JOB> Instruction for the data below: set down exactly the lines from the line with "Differenza con l’ora di Greewich" to the line with "Кодирование по методу Довженко", inclusive, and no others.

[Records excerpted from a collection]
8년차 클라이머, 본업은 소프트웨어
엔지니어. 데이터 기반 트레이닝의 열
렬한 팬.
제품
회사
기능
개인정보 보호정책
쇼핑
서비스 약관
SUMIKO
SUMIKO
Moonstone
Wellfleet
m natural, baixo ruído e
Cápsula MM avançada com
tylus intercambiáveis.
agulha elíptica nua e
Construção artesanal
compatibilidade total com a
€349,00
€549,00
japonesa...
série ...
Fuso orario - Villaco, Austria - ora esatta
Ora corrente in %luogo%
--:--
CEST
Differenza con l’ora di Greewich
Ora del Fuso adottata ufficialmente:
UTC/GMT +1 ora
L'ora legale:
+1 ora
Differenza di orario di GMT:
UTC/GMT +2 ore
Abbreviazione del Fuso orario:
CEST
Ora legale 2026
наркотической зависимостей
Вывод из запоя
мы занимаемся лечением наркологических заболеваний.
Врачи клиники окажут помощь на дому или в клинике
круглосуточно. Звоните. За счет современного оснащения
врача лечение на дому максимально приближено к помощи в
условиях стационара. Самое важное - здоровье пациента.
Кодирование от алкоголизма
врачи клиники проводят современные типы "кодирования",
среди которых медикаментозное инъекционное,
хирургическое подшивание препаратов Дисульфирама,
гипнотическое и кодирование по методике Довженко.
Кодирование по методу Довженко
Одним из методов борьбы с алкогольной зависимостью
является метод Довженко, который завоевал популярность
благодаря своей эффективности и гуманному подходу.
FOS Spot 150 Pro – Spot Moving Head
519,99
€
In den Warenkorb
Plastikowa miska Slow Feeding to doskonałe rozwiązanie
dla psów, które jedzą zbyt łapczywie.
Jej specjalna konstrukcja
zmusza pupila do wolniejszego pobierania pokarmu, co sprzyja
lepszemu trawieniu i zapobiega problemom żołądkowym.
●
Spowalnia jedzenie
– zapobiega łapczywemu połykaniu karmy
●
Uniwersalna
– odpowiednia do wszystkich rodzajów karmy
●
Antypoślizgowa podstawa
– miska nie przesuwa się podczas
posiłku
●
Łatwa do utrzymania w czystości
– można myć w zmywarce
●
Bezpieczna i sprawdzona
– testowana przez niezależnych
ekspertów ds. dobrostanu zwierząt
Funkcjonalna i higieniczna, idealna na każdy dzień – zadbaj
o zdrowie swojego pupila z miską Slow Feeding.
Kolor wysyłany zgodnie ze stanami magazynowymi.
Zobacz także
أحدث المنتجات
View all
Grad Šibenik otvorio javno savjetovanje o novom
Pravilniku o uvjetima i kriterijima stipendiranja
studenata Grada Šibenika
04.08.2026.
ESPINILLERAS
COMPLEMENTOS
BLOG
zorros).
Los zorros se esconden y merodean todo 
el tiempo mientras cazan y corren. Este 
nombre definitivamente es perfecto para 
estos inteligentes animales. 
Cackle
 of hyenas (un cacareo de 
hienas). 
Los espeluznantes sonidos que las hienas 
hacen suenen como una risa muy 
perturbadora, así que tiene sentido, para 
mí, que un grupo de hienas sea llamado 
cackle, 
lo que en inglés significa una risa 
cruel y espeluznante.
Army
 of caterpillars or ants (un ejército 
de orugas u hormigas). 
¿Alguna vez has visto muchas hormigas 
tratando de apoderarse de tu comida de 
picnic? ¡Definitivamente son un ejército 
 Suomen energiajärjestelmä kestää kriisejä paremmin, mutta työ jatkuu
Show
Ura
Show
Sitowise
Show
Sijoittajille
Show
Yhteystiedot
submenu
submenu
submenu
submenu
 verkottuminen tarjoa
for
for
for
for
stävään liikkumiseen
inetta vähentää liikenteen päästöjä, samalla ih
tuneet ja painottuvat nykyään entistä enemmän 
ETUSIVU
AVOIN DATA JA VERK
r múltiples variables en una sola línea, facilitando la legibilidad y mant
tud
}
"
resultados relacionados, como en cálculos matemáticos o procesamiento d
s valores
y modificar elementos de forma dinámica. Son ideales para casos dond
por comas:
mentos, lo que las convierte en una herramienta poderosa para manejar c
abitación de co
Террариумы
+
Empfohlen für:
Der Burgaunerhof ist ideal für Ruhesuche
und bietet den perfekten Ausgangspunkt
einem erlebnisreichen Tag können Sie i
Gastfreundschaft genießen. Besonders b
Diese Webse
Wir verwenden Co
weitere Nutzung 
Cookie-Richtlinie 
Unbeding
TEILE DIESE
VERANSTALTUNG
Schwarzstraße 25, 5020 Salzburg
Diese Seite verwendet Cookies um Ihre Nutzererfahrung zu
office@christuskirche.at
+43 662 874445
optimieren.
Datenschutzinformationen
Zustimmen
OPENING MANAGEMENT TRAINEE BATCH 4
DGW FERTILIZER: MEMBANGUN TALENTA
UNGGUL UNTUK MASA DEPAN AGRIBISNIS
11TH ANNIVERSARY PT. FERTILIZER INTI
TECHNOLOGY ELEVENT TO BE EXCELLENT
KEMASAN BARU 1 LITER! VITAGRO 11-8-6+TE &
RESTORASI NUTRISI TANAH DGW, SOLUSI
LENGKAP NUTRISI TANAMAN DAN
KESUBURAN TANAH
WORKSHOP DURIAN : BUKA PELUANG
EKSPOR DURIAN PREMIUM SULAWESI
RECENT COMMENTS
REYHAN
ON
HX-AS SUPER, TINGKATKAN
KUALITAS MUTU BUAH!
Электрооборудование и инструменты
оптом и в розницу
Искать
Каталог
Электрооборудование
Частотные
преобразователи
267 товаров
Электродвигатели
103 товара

TASK ANSWER>
Differenza con l’ora di Greewich
Ora del Fuso adottata ufficialmente:
UTC/GMT +1 ora
L'ora legale:
+1 ora
Differenza di orario di GMT:
UTC/GMT +2 ore
Abbreviazione del Fuso orario:
CEST
Ora legale 2026
наркотической зависимостей
Вывод из запоя
мы занимаемся лечением наркологических заболеваний.
Врачи клиники окажут помощь на дому или в клинике
круглосуточно. Звоните. За счет современного оснащения
врача лечение на дому максимально приближено к помощи в
условиях стационара. Самое важное - здоровье пациента.
Кодирование от алкоголизма
врачи клиники проводят современные типы "кодирования",
среди которых медикаментозное инъекционное,
хирургическое подшивание препаратов Дисульфирама,
гипнотическое и кодирование по методике Довженко.
Кодирование по методу Довженко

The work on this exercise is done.